• _EXERCISE INSTRUCTIONS_: Find the string "labels" in the records. Copy each line that has it.

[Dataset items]
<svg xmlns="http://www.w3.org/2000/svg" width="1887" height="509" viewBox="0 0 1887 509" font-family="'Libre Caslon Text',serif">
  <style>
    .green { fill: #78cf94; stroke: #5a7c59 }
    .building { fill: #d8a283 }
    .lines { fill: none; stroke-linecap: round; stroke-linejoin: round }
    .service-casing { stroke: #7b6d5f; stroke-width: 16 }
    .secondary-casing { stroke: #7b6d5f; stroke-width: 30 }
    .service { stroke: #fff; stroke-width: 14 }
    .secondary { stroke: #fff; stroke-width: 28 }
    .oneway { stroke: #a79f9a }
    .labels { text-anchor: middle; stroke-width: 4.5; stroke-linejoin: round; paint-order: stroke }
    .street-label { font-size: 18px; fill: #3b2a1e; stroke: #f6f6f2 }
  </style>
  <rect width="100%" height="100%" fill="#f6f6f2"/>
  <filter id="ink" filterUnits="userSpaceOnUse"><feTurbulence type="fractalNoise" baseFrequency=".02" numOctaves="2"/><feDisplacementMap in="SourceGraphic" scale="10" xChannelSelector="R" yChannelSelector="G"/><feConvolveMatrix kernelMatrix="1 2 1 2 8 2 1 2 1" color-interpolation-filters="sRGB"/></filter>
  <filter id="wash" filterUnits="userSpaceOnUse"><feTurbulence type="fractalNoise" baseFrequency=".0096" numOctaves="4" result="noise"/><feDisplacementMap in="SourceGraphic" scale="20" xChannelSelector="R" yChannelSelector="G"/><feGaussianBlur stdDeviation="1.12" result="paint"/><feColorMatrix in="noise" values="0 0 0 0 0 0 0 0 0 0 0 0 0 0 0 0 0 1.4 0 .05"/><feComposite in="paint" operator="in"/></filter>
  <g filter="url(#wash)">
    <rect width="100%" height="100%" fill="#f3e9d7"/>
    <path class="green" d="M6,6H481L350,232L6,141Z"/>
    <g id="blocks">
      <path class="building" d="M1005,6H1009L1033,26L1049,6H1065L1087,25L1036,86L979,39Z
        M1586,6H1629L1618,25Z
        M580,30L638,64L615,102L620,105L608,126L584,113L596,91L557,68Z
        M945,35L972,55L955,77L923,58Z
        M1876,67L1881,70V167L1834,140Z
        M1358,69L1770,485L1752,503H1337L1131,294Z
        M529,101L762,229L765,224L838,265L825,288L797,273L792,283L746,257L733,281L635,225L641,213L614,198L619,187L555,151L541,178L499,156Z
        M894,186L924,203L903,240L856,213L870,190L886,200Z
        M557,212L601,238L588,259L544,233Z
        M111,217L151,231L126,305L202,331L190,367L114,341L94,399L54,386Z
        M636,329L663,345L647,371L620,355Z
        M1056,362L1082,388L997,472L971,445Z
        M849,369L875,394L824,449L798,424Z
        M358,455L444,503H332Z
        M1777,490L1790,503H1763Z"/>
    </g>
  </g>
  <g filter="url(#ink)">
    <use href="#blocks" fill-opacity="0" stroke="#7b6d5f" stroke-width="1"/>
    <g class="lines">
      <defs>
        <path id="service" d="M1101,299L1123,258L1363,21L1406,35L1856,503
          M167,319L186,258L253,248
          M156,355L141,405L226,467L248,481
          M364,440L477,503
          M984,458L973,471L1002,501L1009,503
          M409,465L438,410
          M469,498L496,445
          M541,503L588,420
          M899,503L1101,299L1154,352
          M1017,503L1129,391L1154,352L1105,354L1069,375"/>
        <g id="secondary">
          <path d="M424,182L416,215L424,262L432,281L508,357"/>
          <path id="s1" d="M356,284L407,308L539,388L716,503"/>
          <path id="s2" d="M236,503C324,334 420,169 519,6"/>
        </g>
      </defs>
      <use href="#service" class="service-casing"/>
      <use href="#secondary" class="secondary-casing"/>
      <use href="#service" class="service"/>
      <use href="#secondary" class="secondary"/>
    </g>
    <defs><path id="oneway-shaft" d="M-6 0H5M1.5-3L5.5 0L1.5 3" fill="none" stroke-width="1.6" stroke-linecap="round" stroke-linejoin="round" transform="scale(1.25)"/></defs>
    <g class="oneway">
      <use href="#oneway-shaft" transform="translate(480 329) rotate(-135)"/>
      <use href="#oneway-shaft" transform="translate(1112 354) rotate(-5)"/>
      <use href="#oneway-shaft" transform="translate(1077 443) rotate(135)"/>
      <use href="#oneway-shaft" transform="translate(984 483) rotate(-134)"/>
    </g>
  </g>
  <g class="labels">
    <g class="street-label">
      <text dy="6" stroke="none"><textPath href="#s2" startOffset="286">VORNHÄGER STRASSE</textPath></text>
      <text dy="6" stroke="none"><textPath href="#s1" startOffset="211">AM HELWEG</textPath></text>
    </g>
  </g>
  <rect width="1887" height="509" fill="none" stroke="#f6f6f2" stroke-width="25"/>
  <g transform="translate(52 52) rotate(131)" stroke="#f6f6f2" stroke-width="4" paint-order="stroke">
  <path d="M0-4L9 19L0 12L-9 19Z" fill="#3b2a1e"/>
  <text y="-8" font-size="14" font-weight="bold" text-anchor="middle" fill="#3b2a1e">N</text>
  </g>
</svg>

• _WRITTEN SOLUTION_:
    .labels { text-anchor: middle; stroke-width: 4.5; stroke-linejoin: round; paint-order: stroke }
  <g class="labels">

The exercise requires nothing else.